> About this exercise:
Could you turn the text in the records below into one numbered list, with every line from all the records, blank lines left out, and no pictures?

> Data records:
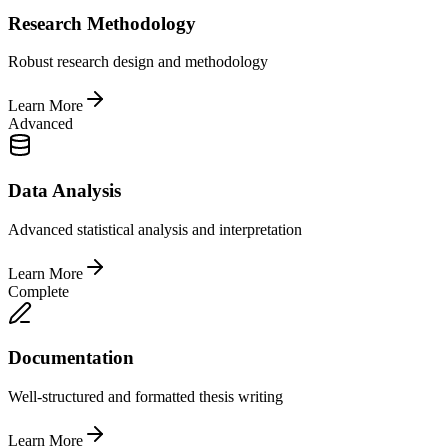
Research Methodology
Robust research design and methodology
Learn More
Advanced
Data Analysis
Advanced statistical analysis and interpretation
Learn More
Complete
Documentation
Well-structured and formatted thesis writing
Learn More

> Exercise answer:
1. Research Methodology
2. Robust research design and methodology
3. Learn More
4. Advanced
5. Data Analysis
6. Advanced statistical analysis and interpretation
7. Learn More
8. Complete
9. Documentation
10. Well-structured and formatted thesis writing
11. Learn More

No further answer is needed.